There isn’t much the COVID-19 pandemic hasn’t impacted – it’s affected how we interact with each other, where and how we work, how we celebrate life events, and most importantly, how we feel. Regardless of how you have been impacted by COVID-19, feeling supported and being able to offer support to loved ones has become extremely important. The future is unpredictable and as a society we may be feeling the mental health effects of the pandemic long after it is over, so it’s crucial that we offer support to one another now.
Everyone responds to stress and change differently. You may feel angry, while your best friend feels sad. Someone else may feel nervous, scared or unmotivated. It’s important to recognize changes in those close to you early on, so you can be there for them and offer help as appropriate. It’s also important to remember that there is no single way to offer help, because everyone is unique and has their own story.
Here are some do’s and don’ts from the Mental Health First Aid (MHFA) curriculum to help you have a supportive conversation with a friend or loved one:
- Don’t force someone to talk. There’s not going to be a one-size-fits-all solution, and you may have to have more than one conversation. That’s OK! Let the other person go at their own pace.
- Acknowledge changes cause by the pandemic. This seems intuitive, but acknowledging that this event is having wide-reaching effects is the first step to accepting that things have changed. It can be hard to accept that the “normal” we once knew is still on hold and adjusting may be difficult for some. It’s also typical to feel anxious, stressed or angry. Try talking about these emotions and letting the other person vent if they need to.
- Listen and communicate without judgement.
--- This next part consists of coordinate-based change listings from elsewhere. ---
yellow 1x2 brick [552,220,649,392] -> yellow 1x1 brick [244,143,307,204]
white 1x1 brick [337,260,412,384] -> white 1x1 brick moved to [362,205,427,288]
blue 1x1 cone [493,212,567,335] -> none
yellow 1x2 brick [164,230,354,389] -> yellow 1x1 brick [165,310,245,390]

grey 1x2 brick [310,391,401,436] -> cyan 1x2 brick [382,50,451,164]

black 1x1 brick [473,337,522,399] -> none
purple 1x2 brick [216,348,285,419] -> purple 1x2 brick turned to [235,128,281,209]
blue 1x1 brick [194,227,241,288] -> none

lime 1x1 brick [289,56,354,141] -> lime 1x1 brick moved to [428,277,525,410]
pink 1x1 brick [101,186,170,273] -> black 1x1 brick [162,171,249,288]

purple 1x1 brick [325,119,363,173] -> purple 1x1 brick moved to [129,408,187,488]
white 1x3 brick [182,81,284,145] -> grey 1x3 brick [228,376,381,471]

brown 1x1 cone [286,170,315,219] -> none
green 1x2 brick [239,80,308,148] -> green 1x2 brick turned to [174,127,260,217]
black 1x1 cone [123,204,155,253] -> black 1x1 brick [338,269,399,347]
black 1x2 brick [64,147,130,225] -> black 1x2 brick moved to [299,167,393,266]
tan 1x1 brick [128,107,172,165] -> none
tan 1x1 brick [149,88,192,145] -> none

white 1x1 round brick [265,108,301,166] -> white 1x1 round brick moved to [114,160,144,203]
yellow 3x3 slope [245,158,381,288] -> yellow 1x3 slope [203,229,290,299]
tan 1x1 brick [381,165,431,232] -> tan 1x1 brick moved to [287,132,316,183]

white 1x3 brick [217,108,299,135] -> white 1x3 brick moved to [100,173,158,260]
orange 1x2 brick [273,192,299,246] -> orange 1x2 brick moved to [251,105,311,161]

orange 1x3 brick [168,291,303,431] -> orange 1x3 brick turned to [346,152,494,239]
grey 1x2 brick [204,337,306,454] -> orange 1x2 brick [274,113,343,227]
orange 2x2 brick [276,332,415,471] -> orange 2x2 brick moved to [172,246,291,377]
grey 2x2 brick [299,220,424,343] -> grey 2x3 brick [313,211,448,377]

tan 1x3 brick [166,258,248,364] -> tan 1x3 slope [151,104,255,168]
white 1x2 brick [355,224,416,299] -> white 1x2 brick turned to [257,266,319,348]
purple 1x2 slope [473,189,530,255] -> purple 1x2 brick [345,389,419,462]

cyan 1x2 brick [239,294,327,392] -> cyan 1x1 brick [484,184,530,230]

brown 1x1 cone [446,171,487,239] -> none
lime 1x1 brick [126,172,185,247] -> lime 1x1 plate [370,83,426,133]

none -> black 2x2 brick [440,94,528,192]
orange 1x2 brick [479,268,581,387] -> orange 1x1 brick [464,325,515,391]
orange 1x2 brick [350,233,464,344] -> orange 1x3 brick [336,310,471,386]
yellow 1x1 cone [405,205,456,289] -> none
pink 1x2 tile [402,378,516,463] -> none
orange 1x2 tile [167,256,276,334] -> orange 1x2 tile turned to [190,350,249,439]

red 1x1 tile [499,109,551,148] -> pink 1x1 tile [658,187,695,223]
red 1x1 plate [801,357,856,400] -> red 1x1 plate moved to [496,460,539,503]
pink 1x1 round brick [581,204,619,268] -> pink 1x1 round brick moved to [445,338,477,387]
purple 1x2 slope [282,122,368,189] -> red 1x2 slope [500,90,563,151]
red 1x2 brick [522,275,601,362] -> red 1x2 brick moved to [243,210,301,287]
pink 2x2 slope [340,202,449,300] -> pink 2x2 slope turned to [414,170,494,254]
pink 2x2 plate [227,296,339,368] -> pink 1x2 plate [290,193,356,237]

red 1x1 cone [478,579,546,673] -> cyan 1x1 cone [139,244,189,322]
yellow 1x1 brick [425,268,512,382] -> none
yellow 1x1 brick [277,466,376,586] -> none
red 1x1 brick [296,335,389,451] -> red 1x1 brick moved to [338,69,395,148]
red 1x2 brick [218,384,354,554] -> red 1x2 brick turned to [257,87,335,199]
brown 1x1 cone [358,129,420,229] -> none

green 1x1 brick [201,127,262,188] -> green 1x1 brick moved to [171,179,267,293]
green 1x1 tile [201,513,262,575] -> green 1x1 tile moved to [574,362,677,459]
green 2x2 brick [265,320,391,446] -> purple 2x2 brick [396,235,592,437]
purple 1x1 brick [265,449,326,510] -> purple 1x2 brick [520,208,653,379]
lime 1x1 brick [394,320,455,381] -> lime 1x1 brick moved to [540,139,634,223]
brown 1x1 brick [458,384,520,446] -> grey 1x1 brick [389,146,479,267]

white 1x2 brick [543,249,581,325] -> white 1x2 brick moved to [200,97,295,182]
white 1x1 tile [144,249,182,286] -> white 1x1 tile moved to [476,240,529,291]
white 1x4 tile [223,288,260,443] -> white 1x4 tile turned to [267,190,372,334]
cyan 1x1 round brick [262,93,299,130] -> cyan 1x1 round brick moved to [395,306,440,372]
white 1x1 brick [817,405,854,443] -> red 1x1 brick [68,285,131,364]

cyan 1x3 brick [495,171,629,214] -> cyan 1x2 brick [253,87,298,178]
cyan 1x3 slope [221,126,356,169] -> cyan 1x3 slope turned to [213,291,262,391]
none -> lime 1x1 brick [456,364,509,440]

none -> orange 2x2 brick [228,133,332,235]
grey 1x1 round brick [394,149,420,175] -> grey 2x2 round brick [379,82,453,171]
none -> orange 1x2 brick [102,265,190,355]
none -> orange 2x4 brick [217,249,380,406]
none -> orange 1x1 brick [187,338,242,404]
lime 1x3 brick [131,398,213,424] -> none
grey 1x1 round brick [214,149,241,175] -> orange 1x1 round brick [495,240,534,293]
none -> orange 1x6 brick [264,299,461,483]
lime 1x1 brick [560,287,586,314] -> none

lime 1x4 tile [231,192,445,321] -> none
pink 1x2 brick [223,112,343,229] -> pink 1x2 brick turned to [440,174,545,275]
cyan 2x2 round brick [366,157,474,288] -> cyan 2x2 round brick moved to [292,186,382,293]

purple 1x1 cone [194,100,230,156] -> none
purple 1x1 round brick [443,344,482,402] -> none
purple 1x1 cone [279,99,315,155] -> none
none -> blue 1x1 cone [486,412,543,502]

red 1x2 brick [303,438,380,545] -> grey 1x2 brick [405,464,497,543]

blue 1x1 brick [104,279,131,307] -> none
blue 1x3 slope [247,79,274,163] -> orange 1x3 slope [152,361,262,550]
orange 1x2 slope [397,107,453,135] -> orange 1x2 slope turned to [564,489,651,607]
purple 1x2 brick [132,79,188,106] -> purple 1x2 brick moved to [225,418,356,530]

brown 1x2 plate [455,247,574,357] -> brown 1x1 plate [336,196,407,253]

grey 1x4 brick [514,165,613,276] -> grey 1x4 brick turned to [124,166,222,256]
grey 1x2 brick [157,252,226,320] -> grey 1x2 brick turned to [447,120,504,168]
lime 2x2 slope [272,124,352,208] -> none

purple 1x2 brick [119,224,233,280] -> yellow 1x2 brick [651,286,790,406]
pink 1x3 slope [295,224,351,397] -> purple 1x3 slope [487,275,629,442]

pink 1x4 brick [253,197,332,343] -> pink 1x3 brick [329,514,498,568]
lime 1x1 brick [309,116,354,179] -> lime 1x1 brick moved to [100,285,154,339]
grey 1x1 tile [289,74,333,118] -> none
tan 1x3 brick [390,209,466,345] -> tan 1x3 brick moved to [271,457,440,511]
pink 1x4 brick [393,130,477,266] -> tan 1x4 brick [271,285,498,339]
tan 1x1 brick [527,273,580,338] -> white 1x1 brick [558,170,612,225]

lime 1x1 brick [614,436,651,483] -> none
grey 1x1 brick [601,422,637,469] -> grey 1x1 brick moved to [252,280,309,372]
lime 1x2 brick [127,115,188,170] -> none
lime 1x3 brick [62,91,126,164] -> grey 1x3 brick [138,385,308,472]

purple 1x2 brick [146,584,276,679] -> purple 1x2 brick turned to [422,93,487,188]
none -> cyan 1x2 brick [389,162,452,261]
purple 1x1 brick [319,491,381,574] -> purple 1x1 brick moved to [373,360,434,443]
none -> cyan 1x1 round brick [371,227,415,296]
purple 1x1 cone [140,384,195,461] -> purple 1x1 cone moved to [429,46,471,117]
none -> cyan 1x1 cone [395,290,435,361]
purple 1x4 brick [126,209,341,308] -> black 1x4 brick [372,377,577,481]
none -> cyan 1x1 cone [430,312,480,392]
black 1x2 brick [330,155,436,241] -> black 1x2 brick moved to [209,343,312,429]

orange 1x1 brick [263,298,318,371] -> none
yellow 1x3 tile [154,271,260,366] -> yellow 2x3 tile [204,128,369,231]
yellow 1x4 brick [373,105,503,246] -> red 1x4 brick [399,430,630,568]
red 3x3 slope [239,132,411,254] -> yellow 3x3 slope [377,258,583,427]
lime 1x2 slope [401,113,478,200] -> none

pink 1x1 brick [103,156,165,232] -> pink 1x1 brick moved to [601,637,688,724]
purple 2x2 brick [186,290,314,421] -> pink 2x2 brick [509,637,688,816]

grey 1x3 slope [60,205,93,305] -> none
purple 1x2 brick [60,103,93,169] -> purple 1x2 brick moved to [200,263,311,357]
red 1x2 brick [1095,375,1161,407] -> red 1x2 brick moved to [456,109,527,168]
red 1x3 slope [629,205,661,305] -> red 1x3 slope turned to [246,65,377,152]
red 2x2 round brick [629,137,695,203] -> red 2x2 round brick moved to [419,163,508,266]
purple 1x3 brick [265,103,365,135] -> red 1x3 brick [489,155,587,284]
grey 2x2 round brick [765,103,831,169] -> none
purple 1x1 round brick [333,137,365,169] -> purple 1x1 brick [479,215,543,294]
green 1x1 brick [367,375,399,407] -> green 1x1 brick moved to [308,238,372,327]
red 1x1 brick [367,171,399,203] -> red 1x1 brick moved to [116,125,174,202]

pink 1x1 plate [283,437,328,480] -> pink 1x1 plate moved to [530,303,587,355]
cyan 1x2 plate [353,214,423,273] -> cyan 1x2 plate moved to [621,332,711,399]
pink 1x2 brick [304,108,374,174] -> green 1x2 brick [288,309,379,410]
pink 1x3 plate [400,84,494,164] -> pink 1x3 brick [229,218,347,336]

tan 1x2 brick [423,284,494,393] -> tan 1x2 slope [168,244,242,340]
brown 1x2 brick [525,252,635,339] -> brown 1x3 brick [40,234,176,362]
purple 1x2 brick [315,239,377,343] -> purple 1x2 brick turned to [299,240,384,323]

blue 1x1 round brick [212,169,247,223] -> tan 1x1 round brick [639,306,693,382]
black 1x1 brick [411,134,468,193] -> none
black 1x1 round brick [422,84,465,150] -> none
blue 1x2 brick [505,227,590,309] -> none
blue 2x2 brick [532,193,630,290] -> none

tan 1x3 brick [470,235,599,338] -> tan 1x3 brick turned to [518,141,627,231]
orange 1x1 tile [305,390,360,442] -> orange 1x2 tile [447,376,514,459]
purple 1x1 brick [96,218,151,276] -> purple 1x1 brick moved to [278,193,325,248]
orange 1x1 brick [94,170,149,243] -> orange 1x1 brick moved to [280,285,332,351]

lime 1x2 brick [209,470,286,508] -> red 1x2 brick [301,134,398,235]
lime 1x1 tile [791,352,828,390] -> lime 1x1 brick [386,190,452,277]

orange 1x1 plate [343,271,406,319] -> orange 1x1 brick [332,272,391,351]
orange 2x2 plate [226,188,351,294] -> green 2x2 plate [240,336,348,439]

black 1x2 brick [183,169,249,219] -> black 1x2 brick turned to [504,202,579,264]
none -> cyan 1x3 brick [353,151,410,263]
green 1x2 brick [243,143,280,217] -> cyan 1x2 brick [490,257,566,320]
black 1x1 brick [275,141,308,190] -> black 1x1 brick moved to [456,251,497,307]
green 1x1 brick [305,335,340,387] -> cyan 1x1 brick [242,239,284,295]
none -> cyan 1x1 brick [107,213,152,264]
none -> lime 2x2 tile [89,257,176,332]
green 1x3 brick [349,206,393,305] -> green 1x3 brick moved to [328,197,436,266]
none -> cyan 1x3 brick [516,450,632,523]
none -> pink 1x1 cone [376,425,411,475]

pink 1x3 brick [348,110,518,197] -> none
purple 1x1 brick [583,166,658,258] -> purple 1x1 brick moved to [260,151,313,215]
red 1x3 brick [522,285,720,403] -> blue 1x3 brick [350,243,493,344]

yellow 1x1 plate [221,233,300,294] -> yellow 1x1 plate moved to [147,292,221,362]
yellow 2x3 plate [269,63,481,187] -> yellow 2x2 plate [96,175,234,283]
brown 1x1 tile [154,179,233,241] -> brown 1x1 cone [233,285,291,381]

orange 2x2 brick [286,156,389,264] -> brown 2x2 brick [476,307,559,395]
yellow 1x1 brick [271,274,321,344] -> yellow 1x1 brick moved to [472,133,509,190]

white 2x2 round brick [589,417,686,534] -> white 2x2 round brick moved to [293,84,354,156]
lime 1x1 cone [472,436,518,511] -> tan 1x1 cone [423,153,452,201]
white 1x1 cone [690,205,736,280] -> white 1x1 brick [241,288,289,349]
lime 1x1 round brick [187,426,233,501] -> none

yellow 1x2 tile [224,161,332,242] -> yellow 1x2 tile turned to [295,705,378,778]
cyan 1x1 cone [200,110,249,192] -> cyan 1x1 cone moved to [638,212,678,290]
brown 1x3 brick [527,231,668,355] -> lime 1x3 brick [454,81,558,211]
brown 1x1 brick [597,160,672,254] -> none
When someone opens up to you about how the pandemic has impacted them, remain calm and patient. How they react to change is personal, and it’s important that you genuinely listen.
- Don’t interrupt. Ask questions and pay attention to their tone when they speak – a little empathy can go a long way.
- Discuss coping strategies. Ask the person how they would like to be helped. Self-care is always a great place to start, so ask if they have an activity or hobby they like to do. It can also be helpful to encourage them to take a break to relax, avoid technology, and discourage unhealthy coping mechanisms like substance use.
- Accept their experience. Reactions to stress are as unique as the people who experience them.
- Share resources. You may not be able to personally offer someone the help they need, and that’s OK. Keep a list of local and national mental health resources handy so you can share that information when appropriate.
- Encourage professional help. If you notice someone you know is having a harder time coping, encourage help from a mental health professional. Many providers are offering telehealth services to make access to care easier while complying with physical distancing guidelines, and local resources like community centers may be offering mental health programs, classes and support groups to help.